The master of a tanker detained by Albanian authorities on suspicion of smuggling Russian oil has been released on bail to his ship after more than two months in custody.
Alexey Smaznov was arrested after police claimed they had found forged paperwork linked to a ship-to-ship transfer of Russian oil to the 37,600-dwt Grace Felix (built 2008) off Kalamata in Greece.
Russian union officials criticised his detention, saying Smaznov is the victim of the growing trend of criminalising seafarers.
The 47-year-old Russian national was freed by a Durres appeal court this week after bail was paid, according to the Seafarers’ Union of Russia (SUR).
“The wife confirms that the captain has returned to the vessel, but some further legal proceedings are expected,” said a senior union official. “It all sounds like the ship will stay there for the time being.”
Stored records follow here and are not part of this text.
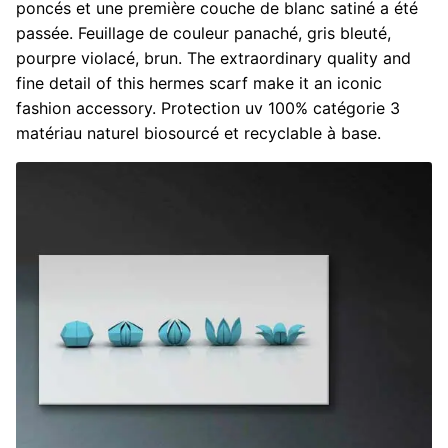
poncés et une première couche de blanc satiné a été
passée. Feuillage de couleur panaché, gris bleuté,
pourpre violacé, brun. The extraordinary quality and
fine detail of this hermes scarf make it an iconic
fashion accessory. Protection uv 100% catégorie 3
matériau naturel biosourcé et recyclable à base.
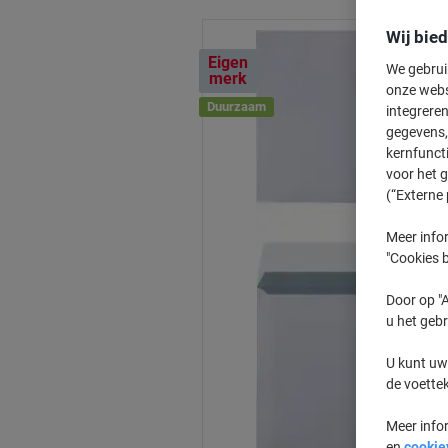
Wij bie
Eigen
We gebrui
merk
onze webs
Duurzaam
integreren
gegevens, 
kernfunct
voor het 
(“Externe 
Meer infor
"Cookies b
Door op "A
u het gebr
U kunt uw
de voette
Meer info
en
cookie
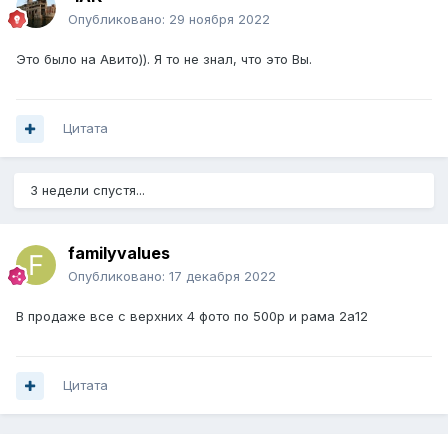
Опубликовано:
29 ноября 2022
Это было на Авито)). Я то не знал, что это Вы.
Цитата
3 недели спустя...
familyvalues
Опубликовано:
17 декабря 2022
В продаже все с верхних 4 фото по 500р и рама 2а12
Цитата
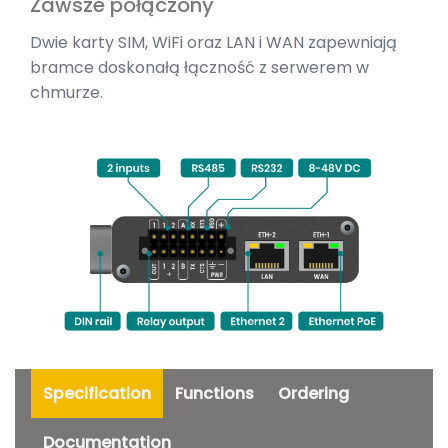
Zawsze połączony
Dwie karty SIM, WiFi oraz LAN i WAN zapewniają
bramce doskonałą łączność z serwerem w
chmurze.
Specification
Functions
Ordering
Documentation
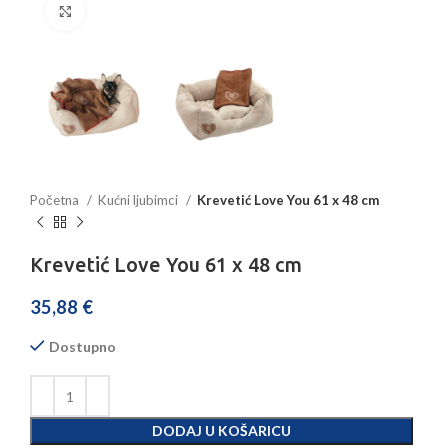
Povećajte sliku
Početna
Kućni ljubimci
Krevetić Love You 61 x 48 cm
Krevetić Love You 61 x 48 cm
35,88
€
Dostupno
DODAJ U KOŠARICU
The release was confirmed by Cyprus-based technical manager Cymare. “He is back on board the vessel,” said the company’s crewing director.
Smaznov was arrested on suspicion of evading taxes and transporting smuggled goods linked to the cargo of more than 180,000 barrels of oil on board the ship, according to police. He has not been charged with any crime.
Police said the ship was investigated based on intelligence that emerged from a series of smuggling investigations of oil from Libya and other countries.
The Liberia-flag Grace Felix allegedly loaded the Russian oil in an STS transfer off Kalamata around 11 February before heading to Albania.
It has remained off the port of Durres since mid-February. Its 22 crew members are on board but their passports have been confiscated, according to Cymare.
Cymare said the ship’s owner and charterer are working to secure the release of the vessel. Registered owner Grace Felix Shipping is a single-ship company with an address care of Cymare, according to Equasis.
“The investigative team … continues to conduct in-depth investigations with the aim of documenting this illegal activity to the best extent possible and to determine the legal identity of the citizens associated with this activity,” police said in a statement last month.
Tomor Harizi, deputy general director of the Albanian government’s maritime directorate, said the ship will remain detained until a release order is delivered by the local prosecutor’s office.
Albania is not a member of the European Union, which has imposed an import ban and price cap on Russian crude and oil products, but it was one of the first countries to impose its own sanctions.
The International Maritime Organization drafted new guidelines in March for seafarers detained on suspicion of committing maritime crimes.
They said seafarers should be recognised as a special category of workers who need special protection because of the global nature of their work.
The IMO called for accused seafarers to be treated fairly and said detention should be “for no longer than necessary”.
A 2019 survey by the Nautilus Federation found that almost 90% of seafarers fear criminalisation at work. The union said the number of cases in which seafarers have been detained worldwide has been “increasing at a startling rate”.